## WORK ITEM
Omit every picture while you reproduce the entries that follow word for word.

(Dataset items)
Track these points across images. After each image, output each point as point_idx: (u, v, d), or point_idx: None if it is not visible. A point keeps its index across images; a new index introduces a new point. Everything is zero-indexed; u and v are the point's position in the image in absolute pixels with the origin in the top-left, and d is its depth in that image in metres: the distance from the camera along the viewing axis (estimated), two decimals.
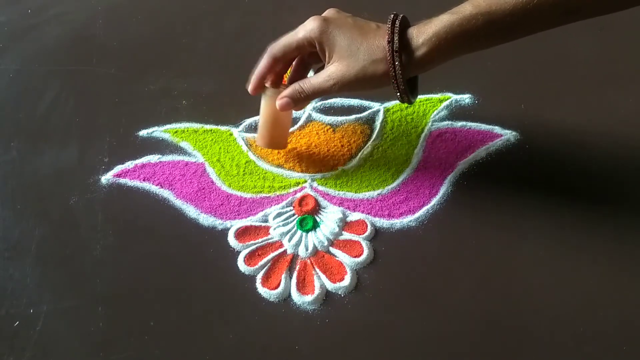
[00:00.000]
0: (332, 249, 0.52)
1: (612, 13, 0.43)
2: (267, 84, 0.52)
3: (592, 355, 0.45)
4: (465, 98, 0.61)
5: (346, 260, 0.51)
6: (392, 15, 0.46)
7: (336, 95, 0.61)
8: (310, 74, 0.54)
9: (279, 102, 0.50)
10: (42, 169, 0.58)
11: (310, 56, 0.52)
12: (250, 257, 0.51)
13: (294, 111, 0.57)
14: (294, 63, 0.52)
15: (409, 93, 0.47)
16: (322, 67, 0.50)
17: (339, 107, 0.61)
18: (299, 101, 0.50)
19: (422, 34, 0.45)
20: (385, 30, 0.46)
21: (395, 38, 0.45)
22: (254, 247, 0.52)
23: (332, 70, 0.47)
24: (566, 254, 0.50)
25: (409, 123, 0.59)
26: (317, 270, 0.51)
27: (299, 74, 0.53)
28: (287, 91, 0.50)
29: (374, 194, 0.55)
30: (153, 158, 0.58)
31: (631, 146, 0.56)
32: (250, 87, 0.52)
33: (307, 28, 0.48)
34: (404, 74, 0.46)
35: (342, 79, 0.47)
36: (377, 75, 0.46)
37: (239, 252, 0.52)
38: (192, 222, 0.54)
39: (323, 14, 0.49)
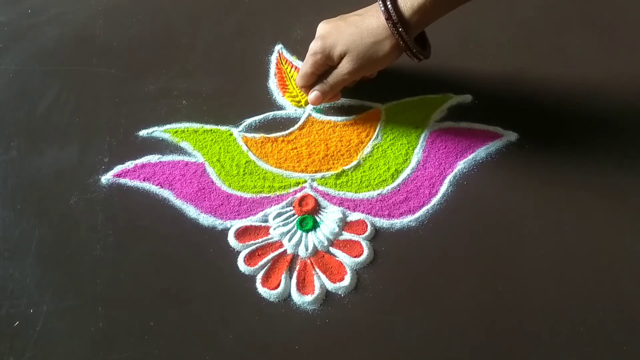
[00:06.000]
0: (332, 249, 0.52)
1: None
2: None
3: (592, 355, 0.45)
4: (466, 98, 0.61)
5: (346, 260, 0.51)
6: None
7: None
8: None
9: (310, 97, 0.56)
10: (42, 169, 0.58)
11: None
12: (250, 257, 0.51)
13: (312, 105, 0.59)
14: None
15: (422, 51, 0.53)
16: None
17: (339, 107, 0.61)
18: (327, 95, 0.56)
19: (409, 2, 0.49)
20: (372, 12, 0.51)
21: (393, 14, 0.49)
22: (254, 247, 0.52)
23: (344, 63, 0.53)
24: (566, 253, 0.50)
25: (409, 123, 0.59)
26: (317, 270, 0.51)
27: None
28: (316, 88, 0.56)
29: (374, 194, 0.55)
30: (153, 158, 0.58)
31: (631, 146, 0.56)
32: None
33: (314, 52, 0.53)
34: (411, 39, 0.51)
35: (357, 66, 0.52)
36: (388, 51, 0.51)
37: (239, 252, 0.52)
38: (192, 222, 0.54)
39: (318, 32, 0.55)
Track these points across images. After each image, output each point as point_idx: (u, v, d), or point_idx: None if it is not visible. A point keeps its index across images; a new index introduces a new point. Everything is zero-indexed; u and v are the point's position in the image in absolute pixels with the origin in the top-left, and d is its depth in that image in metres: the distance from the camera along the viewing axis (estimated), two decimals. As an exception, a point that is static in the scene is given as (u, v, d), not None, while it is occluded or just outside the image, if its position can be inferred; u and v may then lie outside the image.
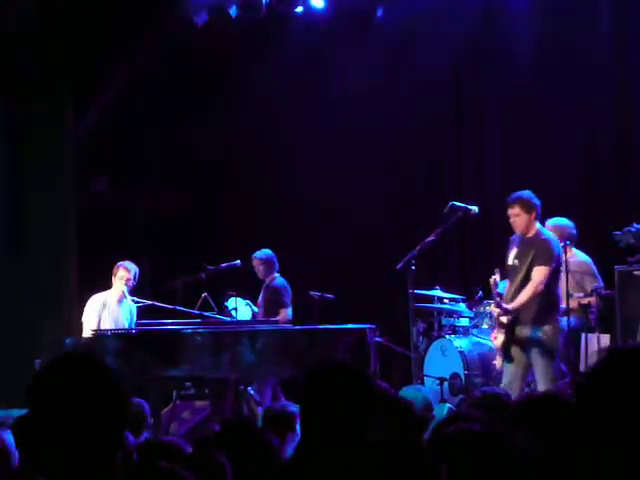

## FINISHED EXERCISE
Track these points across images. After each image, output each point as point_idx: (u, v, d), or point_idx: None if it is not visible. A point keeps its index across images; a new index introduces a new point. Everything is zero-indexed; u and v are the point's position in the image in absolute pixels with the origin in the top-left, and d is its depth in that image in metres: the distance from the camera along the viewing axis (estimated), two decimals.
[00:00.000]
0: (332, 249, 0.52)
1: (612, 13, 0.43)
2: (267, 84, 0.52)
3: (592, 355, 0.45)
4: (465, 98, 0.61)
5: (346, 260, 0.51)
6: (392, 15, 0.46)
7: (336, 95, 0.61)
8: (310, 74, 0.54)
9: (279, 102, 0.50)
10: (42, 169, 0.58)
11: (310, 56, 0.52)
12: (250, 257, 0.51)
13: (294, 111, 0.57)
14: (294, 63, 0.52)
15: (409, 93, 0.47)
16: (322, 67, 0.50)
17: (339, 107, 0.61)
18: (299, 101, 0.50)
19: (422, 34, 0.45)
20: (385, 30, 0.46)
21: (395, 38, 0.45)
22: (254, 247, 0.52)
23: (332, 70, 0.47)
24: (566, 254, 0.50)
25: (409, 123, 0.59)
26: (317, 270, 0.51)
27: (299, 74, 0.53)
28: (287, 91, 0.50)
29: (374, 194, 0.55)
30: (153, 158, 0.58)
31: (631, 146, 0.56)
32: (250, 87, 0.52)
33: (307, 28, 0.48)
34: (404, 74, 0.46)
35: (342, 79, 0.47)
36: (377, 75, 0.46)
37: (239, 252, 0.52)
38: (192, 222, 0.54)
39: (323, 14, 0.49)
[00:06.000]
0: (332, 249, 0.52)
1: None
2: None
3: (592, 355, 0.45)
4: (466, 98, 0.61)
5: (346, 260, 0.51)
6: None
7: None
8: None
9: (310, 97, 0.56)
10: (42, 169, 0.58)
11: None
12: (250, 257, 0.51)
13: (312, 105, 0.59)
14: None
15: (422, 51, 0.53)
16: None
17: (339, 107, 0.61)
18: (327, 95, 0.56)
19: (409, 2, 0.49)
20: (372, 12, 0.51)
21: (393, 14, 0.49)
22: (254, 247, 0.52)
23: (344, 63, 0.53)
24: (566, 253, 0.50)
25: (409, 123, 0.59)
26: (317, 270, 0.51)
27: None
28: (316, 88, 0.56)
29: (374, 194, 0.55)
30: (153, 158, 0.58)
31: (631, 146, 0.56)
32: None
33: (314, 52, 0.53)
34: (411, 39, 0.51)
35: (357, 66, 0.52)
36: (388, 51, 0.51)
37: (239, 252, 0.52)
38: (192, 222, 0.54)
39: (318, 32, 0.55)
Track these points across images. After each image, output each point as point_idx: (u, v, d), or point_idx: None if it is not visible. A point keeps its index across images; a new index introduces a new point. Everything is zero-indexed; u and v are the point's position in the image in absolute pixels with the origin in the top-left, and d is its depth in that image in metres: the distance from the camera along the viewing axis (estimated), two decimals. As an exception, a point that is static in the scene is given as (u, v, d), not None, while it is occluded or just outside the image, if its position can be inferred; u and v may then lie outside the image.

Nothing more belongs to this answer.